### TEXTO DA PÁGINA
------------------------------
A primeira usina WTE do Brasil e, até o momento, a única do tipo, é a Usina Verde, instalada na Ilha do Fundão, no Rio do Janeiro, que entrou em operação em 2005 e tem capacidade para processar 150 toneladas diárias de resíduos, produzindo energia elétrica que poderia ser vendida a R$ 180/MWh. Uma redução da ordem de 10% nesse preço, que poderia advir de ganhos de escala e da difusão da tecnologia, poderia tornar esse tipo de usina competitiva no mercado livre, no segmento de fontes incentivadas, atualmente formado por PCHs, usinas de biomassa e eólicas. Na Usina Verde, os resíduos são separados manualmente e encaminhados para um forno onde são incinerados a uma temperatura média de 950°C. Os gases quentes são aspirados por meio de uma caldeira de recuperação, que produz o vapor, o qual aciona um turbogerador de 600 kW. Um subproduto do processo é um material inerte, que está sendo testado na fabricação de tijolos e pisos.
------------------------------
### TAREFAS DO EXERCÍCIO
1. Indique se cada afirmação abaixo está de acordo com o texto sobre a Usina Verde, respondendo sim ou não e citando literalmente as palavras do texto que o comprovam: (a) A Usina Verde entrou em operação em 2005. (b) Na Usina Verde, os resíduos são separados por máquinas. (c) O turbogerador acionado pelo vapor tem potência de 600 kW.
2. Prossiga com o texto sobre a Usina Verde a partir da última frase apresentada.

### DADOS FORNECIDOS
------------------------------
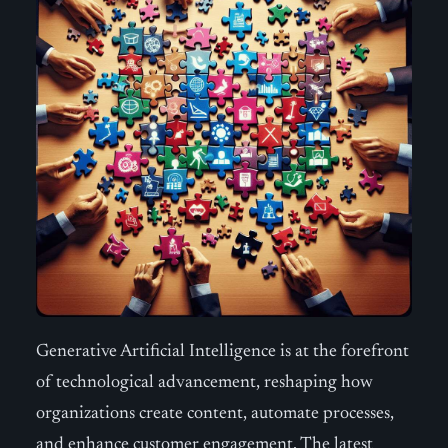
Generative Artificial Intelligence is at the forefront
of technological advancement, reshaping how
organizations create content, automate processes,
and enhance customer engagement. The latest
------------------------------
### RESPOSTAS DO EXERCÍCIO
1.
(a) Sim: "que entrou em operação em 2005".
(b) Não: "os resíduos são separados manualmente".
(c) Sim: "aciona um turbogerador de 600 kW".

2.
Outra usina, da qual fiquei sabendo por meio do Sr. Edilson, é o Projeto Natureza Limpa, vencedor do Prêmio GreenBest 2011 na categoria Júri Popular. Este projeto, desenvolvido pelo Engenheiro Railton Lima e implantado pela TJMC Empreendimentos, consiste na carbonização de Resíduos Sólidos Urbanos (RSU), sem necessidade de separação prévia do lixo e com reduzido impacto ambiental. A usina piloto encontra-se implantada em Unaí, MG, e produz carvão briquetado, óleo vegetal, alcatrão, lignina e água ácida. O carvão pode ser usado como combustível industrial de médio poder calorífico e, futuramente, também para abastecer uma termelétrica. O óleo vegetal pode ser usado na fabricação de biodiesel e os demais produtos encontram também aplicações na indústria.
Além da incineração e da carbonização, existem várias outras tecnologias de WTE, tais como a gasificação, o GDL (Gás do Lixo), a DRANCO (Dry Anaerobic Composting, ou Compostagem Seca Anaeróbia) e a BEM (Biomassa-Energia-Materiais).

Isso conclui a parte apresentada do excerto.